- _Выбранный отрывок_
-------

Советские востоковеды продолжили свои исследования в области перевода исторических памятников, одним из таких ярких произведений был труд хивинского историка Абулгази-Бахадур-хана «Родословная туркмен», подготовленный к изданию тюркологом А.Н.Кононовым [7]. В этом источнике содержатся любопытные известия об истории кипчаков в Средней Азии в период монгольского нашествия, обстоятельно дается изложение материала о влиянии кипчаков в среде туркменских племен и роли кипчаков в истории Хивы, Коканда и Бухары. Говоря о территории обитания кипчаков, историк склоняется в пользу рек Волги, Урала и Дона. Эти земли он именует «Дешт-и Кыпчак» — Кыпчакская степь. Не обладая достоверными сведениями о времени пребывания кипчаков в тех местах, хивинский историк говорит о четырехтысячелетнем периоде [7, 43-44].
Мусульманские источники имеют крупное научное значение в разработке проблем кипчакове- дения. Информация источников позволила восстановить исторический фон событий, происходивших в Дешт-и Кипчаке, дала основания для локализации кипчакских племен и выявления кипчакского компонента в этногенезе тюркских народностей СССР.
Источниковедческая работа стала основой для научных открытий в кипчаковедении. Китаист Н.В.Кюнер обращает внимание на этнонимы, упоминаемые в китайских источниках у Н.Я.Бичурина, а именно «Цзюйше» и «Кюеше», которые восстанавливает как этноним «кипчак» [8, LLV, 51]. В другой своей работе китаист использует несколько иные транскрипции этнонима «кипчак» — «Цзюеша» и «Цзиньша», и помещает это племя на западе «... от Тарбагатая до каспийских степей, с I в. до н.э.» [9, 11]. Эта гипотеза стала основой для реконструкции раннего этапа древней истории кипчаков в Центральной Азии. Исследователь А.Пономарев проводит анализ этнических названий кипчакских племен, фигурирующих в разноязычных письменных памятниках и поднимает проблему внешнего, антропологического, облика кипчаков [10]. Ученый отмечает: «.русское «половцы» есть не что иное, как перевод имени половецкого народа кубан-куман. Конечно, это имя половцев может вовсе не быть связанным с какой-либо особенностью их внешности. Они могли получить такое имя хотя бы, как предполагает Маркварт, по имени своего вождя или любым иным путем» [10, 369].
Наблюдается постепенный отход от взгляда на кипчаков-половцев как врагов Киевской Руси.

-------

- _Фрагмент данных_
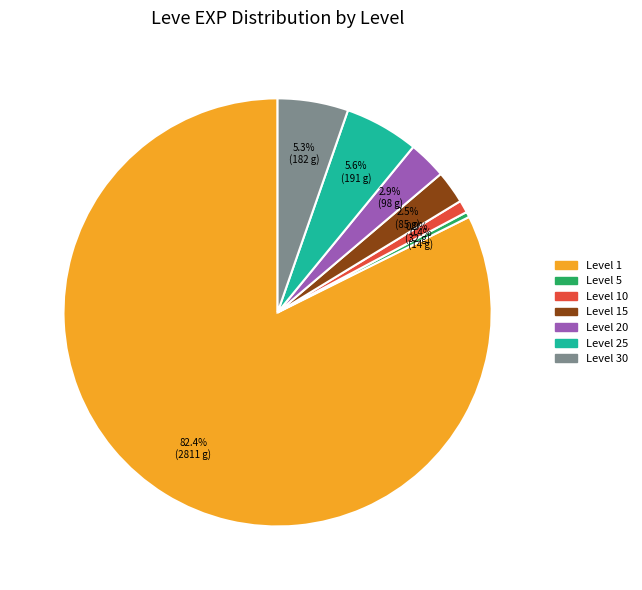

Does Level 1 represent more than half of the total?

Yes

-------

- _Задания_
1. Почему, согласно отрывку об изучении кипчаков, мусульманские источники имеют крупное научное значение для кипчаковедения? Ответьте в одном–трех предложениях.
2. Допишите продолжение отрывка об изучении кипчаков, начиная после его последнего предложения.

- _Ответы к заданиям_
1. Их сведения позволили восстановить исторический фон событий в Дешт-и Кипчаке. Кроме того, они дали основания локализовать кипчакские племена и выявить кипчакский компонент в этногенезе тюркских народностей СССР.

2.
В.А.Пархоменко ставит под сомнение идею принципиального противостояния половцев как кочевников и русских — как оседлых народов. Летописи, по мнению автора, предоставляют богатейший материал о дружественных отношениях между представителями верхушки народов. Эти отношения в форме совместных съездов, династийных браков и военных походов против общих неприятелей демонстрируют симпатию между народами. Отмечая исторический факт женитьбы Владимиром Моно- махом своих сыновей на половчанках, филолог заключает: «Тут уже не приходится говорить о каком- то расовом или культурном антагонизме. Очевидно, высшие общественные классы и Руси и половцев имели кое-что общее, какими-то общими интересами друг к другу притягивались» [11, 391].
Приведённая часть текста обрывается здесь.